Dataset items
============

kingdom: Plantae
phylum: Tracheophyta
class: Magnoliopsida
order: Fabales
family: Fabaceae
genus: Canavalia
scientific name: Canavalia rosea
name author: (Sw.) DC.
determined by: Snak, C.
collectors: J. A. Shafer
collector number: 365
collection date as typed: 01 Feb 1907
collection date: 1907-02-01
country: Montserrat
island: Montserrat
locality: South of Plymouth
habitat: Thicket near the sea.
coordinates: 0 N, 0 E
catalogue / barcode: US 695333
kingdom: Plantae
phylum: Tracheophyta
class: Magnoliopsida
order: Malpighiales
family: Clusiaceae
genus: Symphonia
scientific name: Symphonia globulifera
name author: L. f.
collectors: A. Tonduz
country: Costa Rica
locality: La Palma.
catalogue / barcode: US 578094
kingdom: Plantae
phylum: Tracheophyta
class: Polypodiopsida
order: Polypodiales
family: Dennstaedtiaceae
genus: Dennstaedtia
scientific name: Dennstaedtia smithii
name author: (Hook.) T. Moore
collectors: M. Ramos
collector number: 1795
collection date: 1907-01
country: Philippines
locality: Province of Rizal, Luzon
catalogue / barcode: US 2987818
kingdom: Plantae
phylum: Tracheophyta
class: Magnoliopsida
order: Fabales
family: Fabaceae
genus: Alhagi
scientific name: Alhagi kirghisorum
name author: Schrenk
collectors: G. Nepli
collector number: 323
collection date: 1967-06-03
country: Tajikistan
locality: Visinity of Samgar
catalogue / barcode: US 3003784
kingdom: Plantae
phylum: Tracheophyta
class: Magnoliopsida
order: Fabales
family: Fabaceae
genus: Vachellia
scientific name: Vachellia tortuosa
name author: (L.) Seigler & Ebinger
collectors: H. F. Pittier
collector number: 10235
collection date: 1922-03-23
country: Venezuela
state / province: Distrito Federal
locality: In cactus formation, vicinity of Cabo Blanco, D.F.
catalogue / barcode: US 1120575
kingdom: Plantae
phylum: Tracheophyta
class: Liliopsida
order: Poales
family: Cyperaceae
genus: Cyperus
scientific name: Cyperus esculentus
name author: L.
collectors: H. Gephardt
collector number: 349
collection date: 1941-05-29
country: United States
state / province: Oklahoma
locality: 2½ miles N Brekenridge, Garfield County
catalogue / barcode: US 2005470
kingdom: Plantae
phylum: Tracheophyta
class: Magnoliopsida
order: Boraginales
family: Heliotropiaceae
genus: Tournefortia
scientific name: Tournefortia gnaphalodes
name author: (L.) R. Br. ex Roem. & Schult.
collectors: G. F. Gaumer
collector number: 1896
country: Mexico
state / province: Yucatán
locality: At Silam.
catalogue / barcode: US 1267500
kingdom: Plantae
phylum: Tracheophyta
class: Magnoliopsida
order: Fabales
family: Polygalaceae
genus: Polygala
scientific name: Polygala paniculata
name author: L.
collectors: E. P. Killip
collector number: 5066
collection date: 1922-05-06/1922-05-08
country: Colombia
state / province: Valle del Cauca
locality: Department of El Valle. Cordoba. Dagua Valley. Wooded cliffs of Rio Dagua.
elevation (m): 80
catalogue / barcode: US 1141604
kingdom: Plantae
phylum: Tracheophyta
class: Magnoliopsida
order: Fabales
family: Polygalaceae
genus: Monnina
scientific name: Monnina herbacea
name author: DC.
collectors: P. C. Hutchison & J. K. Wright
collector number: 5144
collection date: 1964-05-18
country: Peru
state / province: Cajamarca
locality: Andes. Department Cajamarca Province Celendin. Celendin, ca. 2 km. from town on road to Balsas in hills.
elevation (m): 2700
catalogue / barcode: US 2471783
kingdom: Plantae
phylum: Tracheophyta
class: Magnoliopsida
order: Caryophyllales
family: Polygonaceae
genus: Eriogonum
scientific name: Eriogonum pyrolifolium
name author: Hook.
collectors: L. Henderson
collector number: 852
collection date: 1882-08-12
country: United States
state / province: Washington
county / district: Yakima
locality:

============

[Aim]: Copy the data above again, switching each "collectors" to "collected by" and keeping everything else the same.

[Response below]:
kingdom: Plantae
phylum: Tracheophyta
class: Magnoliopsida
order: Fabales
family: Fabaceae
genus: Canavalia
scientific name: Canavalia rosea
name author: (Sw.) DC.
determined by: Snak, C.
collected by: J. A. Shafer
collector number: 365
collection date as typed: 01 Feb 1907
collection date: 1907-02-01
country: Montserrat
island: Montserrat
locality: South of Plymouth
habitat: Thicket near the sea.
coordinates: 0 N, 0 E
catalogue / barcode: US 695333
kingdom: Plantae
phylum: Tracheophyta
class: Magnoliopsida
order: Malpighiales
family: Clusiaceae
genus: Symphonia
scientific name: Symphonia globulifera
name author: L. f.
collected by: A. Tonduz
country: Costa Rica
locality: La Palma.
catalogue / barcode: US 578094
kingdom: Plantae
phylum: Tracheophyta
class: Polypodiopsida
order: Polypodiales
family: Dennstaedtiaceae
genus: Dennstaedtia
scientific name: Dennstaedtia smithii
name author: (Hook.) T. Moore
collected by: M. Ramos
collector number: 1795
collection date: 1907-01
country: Philippines
locality: Province of Rizal, Luzon
catalogue / barcode: US 2987818
kingdom: Plantae
phylum: Tracheophyta
class: Magnoliopsida
order: Fabales
family: Fabaceae
genus: Alhagi
scientific name: Alhagi kirghisorum
name author: Schrenk
collected by: G. Nepli
collector number: 323
collection date: 1967-06-03
country: Tajikistan
locality: Visinity of Samgar
catalogue / barcode: US 3003784
kingdom: Plantae
phylum: Tracheophyta
class: Magnoliopsida
order: Fabales
family: Fabaceae
genus: Vachellia
scientific name: Vachellia tortuosa
name author: (L.) Seigler & Ebinger
collected by: H. F. Pittier
collector number: 10235
collection date: 1922-03-23
country: Venezuela
state / province: Distrito Federal
locality: In cactus formation, vicinity of Cabo Blanco, D.F.
catalogue / barcode: US 1120575
kingdom: Plantae
phylum: Tracheophyta
class: Liliopsida
order: Poales
family: Cyperaceae
genus: Cyperus
scientific name: Cyperus esculentus
name author: L.
collected by: H. Gephardt
collector number: 349
collection date: 1941-05-29
country: United States
state / province: Oklahoma
locality: 2½ miles N Brekenridge, Garfield County
catalogue / barcode: US 2005470
kingdom: Plantae
phylum: Tracheophyta
class: Magnoliopsida
order: Boraginales
family: Heliotropiaceae
genus: Tournefortia
scientific name: Tournefortia gnaphalodes
name author: (L.) R. Br. ex Roem. & Schult.
collected by: G. F. Gaumer
collector number: 1896
country: Mexico
state / province: Yucatán
locality: At Silam.
catalogue / barcode: US 1267500
kingdom: Plantae
phylum: Tracheophyta
class: Magnoliopsida
order: Fabales
family: Polygalaceae
genus: Polygala
scientific name: Polygala paniculata
name author: L.
collected by: E. P. Killip
collector number: 5066
collection date: 1922-05-06/1922-05-08
country: Colombia
state / province: Valle del Cauca
locality: Department of El Valle. Cordoba. Dagua Valley. Wooded cliffs of Rio Dagua.
elevation (m): 80
catalogue / barcode: US 1141604
kingdom: Plantae
phylum: Tracheophyta
class: Magnoliopsida
order: Fabales
family: Polygalaceae
genus: Monnina
scientific name: Monnina herbacea
name author: DC.
collected by: P. C. Hutchison & J. K. Wright
collector number: 5144
collection date: 1964-05-18
country: Peru
state / province: Cajamarca
locality: Andes. Department Cajamarca Province Celendin. Celendin, ca. 2 km. from town on road to Balsas in hills.
elevation (m): 2700
catalogue / barcode: US 2471783
kingdom: Plantae
phylum: Tracheophyta
class: Magnoliopsida
order: Caryophyllales
family: Polygonaceae
genus: Eriogonum
scientific name: Eriogonum pyrolifolium
name author: Hook.
collected by: L. Henderson
collector number: 852
collection date: 1882-08-12
country: United States
state / province: Washington
county / district: Yakima
locality:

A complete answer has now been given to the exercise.